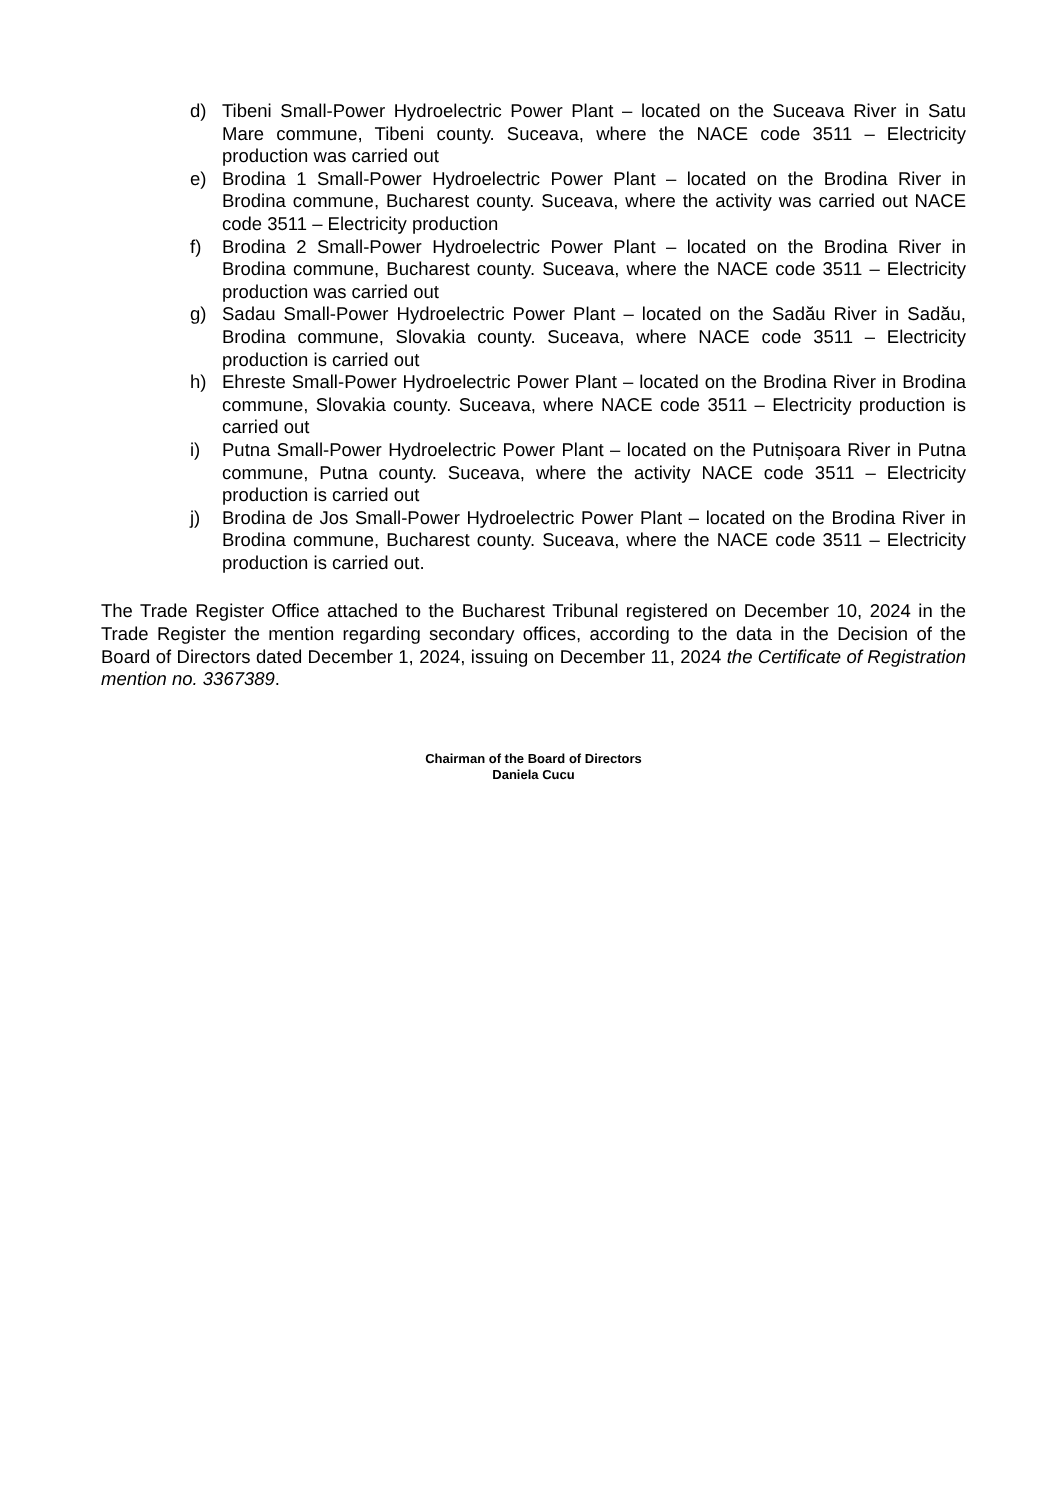d) Tibeni Small-Power Hydroelectric Power Plant – located on the Suceava River in Satu Mare commune, Tibeni county. Suceava, where the NACE code 3511 – Electricity production was carried out
e) Brodina 1 Small-Power Hydroelectric Power Plant – located on the Brodina River in Brodina commune, Bucharest county. Suceava, where the activity was carried out NACE code 3511 – Electricity production
f) Brodina 2 Small-Power Hydroelectric Power Plant – located on the Brodina River in Brodina commune, Bucharest county. Suceava, where the NACE code 3511 – Electricity production was carried out
g) Sadau Small-Power Hydroelectric Power Plant – located on the Sadău River in Sadău, Brodina commune, Slovakia county. Suceava, where NACE code 3511 – Electricity production is carried out
h) Ehreste Small-Power Hydroelectric Power Plant – located on the Brodina River in Brodina commune, Slovakia county. Suceava, where NACE code 3511 – Electricity production is carried out
i) Putna Small-Power Hydroelectric Power Plant – located on the Putnișoara River in Putna commune, Putna county. Suceava, where the activity NACE code 3511 – Electricity production is carried out
j) Brodina de Jos Small-Power Hydroelectric Power Plant – located on the Brodina River in Brodina commune, Bucharest county. Suceava, where the NACE code 3511 – Electricity production is carried out.
The Trade Register Office attached to the Bucharest Tribunal registered on December 10, 2024 in the Trade Register the mention regarding secondary offices, according to the data in the Decision of the Board of Directors dated December 1, 2024, issuing on December 11, 2024 the Certificate of Registration mention no. 3367389.
Chairman of the Board of Directors
Daniela Cucu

* * * * *

What the task requires - Filter the lines above so that only those with the string "Directors" remain, then copy them.

Output for this exercise -
The Trade Register Office attached to the Bucharest Tribunal registered on December 10, 2024 in the Trade Register the mention regarding secondary offices, according to the data in the Decision of the Board of Directors dated December 1, 2024, issuing on December 11, 2024 the Certificate of Registration mention no. 3367389.
Chairman of the Board of Directors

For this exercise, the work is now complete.